South Africa’s Drinks Makers Move to Fend Off Third Booze Ban
(Bloomberg) -- South Africa’s main producers and distributors of alcoholic drinks are striving to convince the government not to impose a third ban on booze sales to contain the coronavirus, even as the country is seeing a resurgence of infections.
Liquor stores, supermarkets, pubs and restaurants in the country were ordered to halt retail of alcohol when Covid-19 infections started to gain traction in late March, a prohibition that remained in place for more than two months. The restriction was abruptly reimposed about six weeks after it was lifted, as the initial peak of the pandemic threatened to overwhelm hospitals and emergency rooms.
The industry has made a pre-emptive move to withdraw support for major entertainment events during the festive season, showing a willingness to discourage large gatherings and reduce the burden on hospitals caused by accidents. That costs the industry revenue, but is seen as better than coping with another shutdown.
“If we have an outright ban, we all know the consequences of that,” Richard Rushton, chief executive officer of wine and spirits maker Distell Group Holdings Ltd., said in an interview. “It’s going to create economic devastation, taxes won’t be collected and people will still gather and do it underground.”
Distell lost 100 million liters in sales volumes and 4.3 billion rand ($284 million) in revenue in the year through June as a consequence of initial lockdown restrictions. The ban on alcohol sales has put investment projects worth at least 12.8 billion rand on hold and South Africa’s government lost billions of rand in taxes, according to the National Treasury data.
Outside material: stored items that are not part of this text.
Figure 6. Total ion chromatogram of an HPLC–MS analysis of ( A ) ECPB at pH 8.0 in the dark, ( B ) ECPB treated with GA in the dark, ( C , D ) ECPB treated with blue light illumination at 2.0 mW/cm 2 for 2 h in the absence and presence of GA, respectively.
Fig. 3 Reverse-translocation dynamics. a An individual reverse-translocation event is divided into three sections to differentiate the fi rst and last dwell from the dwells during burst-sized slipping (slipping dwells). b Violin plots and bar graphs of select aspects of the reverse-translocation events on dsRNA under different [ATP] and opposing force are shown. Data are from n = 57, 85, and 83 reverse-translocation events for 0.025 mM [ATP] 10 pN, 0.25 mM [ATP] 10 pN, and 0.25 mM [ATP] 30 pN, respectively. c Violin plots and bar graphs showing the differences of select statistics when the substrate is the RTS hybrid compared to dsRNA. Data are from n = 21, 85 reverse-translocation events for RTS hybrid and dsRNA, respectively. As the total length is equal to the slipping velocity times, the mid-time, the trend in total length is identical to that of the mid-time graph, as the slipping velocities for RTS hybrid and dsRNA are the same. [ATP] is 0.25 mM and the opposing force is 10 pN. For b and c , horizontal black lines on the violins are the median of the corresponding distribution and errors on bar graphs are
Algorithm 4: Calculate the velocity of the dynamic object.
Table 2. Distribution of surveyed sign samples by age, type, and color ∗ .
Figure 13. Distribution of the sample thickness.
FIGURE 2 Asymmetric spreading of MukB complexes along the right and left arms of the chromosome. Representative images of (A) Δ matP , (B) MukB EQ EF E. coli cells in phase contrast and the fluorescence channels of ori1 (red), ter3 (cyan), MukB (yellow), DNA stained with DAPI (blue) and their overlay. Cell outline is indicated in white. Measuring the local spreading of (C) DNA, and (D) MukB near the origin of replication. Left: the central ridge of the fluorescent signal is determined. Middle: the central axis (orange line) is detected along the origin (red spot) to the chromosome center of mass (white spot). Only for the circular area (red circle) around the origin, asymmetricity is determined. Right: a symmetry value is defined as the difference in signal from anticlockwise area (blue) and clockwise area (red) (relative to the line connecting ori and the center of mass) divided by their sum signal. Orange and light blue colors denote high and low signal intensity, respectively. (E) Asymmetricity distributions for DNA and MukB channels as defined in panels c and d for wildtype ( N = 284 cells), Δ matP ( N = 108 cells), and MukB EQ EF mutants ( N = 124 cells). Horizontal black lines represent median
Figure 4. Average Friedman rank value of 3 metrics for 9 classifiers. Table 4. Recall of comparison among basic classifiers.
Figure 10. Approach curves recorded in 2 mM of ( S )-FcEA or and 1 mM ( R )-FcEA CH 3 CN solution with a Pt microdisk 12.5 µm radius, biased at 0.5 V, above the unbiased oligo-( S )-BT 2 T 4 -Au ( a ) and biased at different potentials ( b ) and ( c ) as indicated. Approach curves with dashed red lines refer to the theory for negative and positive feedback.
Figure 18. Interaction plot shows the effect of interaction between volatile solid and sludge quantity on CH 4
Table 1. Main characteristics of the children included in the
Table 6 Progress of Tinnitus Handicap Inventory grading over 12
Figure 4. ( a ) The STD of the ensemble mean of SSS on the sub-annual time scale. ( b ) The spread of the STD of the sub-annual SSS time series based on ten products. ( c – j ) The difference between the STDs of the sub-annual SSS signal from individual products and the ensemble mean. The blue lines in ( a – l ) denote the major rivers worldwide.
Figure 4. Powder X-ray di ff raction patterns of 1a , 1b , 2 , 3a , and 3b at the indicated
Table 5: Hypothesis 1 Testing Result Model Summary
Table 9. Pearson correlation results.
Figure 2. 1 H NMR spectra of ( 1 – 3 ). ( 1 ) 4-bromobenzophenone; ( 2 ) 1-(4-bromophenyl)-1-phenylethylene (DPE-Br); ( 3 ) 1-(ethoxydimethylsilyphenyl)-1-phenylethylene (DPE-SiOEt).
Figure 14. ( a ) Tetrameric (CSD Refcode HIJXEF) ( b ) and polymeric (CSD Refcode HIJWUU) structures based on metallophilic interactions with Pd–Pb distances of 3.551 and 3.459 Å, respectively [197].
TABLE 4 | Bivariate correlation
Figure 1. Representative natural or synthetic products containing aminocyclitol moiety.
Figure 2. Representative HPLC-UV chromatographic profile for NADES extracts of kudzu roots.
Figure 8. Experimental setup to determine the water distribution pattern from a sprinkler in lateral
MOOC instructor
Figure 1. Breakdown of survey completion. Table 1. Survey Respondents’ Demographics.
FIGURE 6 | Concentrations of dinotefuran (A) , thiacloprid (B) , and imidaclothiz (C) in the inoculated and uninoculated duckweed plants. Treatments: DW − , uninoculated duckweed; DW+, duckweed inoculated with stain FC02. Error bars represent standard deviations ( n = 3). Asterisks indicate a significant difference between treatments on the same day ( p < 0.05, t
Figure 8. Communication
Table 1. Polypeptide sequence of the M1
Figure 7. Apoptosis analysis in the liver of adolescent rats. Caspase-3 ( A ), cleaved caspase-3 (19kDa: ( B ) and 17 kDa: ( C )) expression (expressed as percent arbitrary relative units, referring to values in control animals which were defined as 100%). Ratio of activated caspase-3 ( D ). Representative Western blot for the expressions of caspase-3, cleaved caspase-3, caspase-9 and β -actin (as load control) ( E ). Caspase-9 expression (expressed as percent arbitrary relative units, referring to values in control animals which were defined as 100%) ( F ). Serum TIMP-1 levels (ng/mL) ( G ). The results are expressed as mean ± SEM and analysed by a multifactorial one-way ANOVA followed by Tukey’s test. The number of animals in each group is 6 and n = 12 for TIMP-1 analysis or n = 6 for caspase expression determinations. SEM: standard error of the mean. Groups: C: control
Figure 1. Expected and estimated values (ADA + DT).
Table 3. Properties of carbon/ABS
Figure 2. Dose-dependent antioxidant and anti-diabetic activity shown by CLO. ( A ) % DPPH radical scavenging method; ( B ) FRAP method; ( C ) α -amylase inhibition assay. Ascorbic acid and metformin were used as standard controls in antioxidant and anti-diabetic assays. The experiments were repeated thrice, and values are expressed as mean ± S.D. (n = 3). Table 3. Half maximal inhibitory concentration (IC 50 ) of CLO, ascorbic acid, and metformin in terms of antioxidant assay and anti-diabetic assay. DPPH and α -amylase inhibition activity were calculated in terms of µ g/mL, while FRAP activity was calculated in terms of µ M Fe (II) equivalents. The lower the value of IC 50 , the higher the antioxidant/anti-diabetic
Health Minister Zweli Mkhize specified this week that young people drinking alcohol at social events was a cause of the virus resurgence. Since the first lockdown, the industry has worked on re-evaluating social programs, targeting issues like drunk driving and underage drinking, Rushton said.
“The announcement that we aren’t going to support any large-scale events is a further demonstration of intent to say look, no one wins through the spread of the virus,” Rushton said. “Our industry was devastated as a result of the first closures.”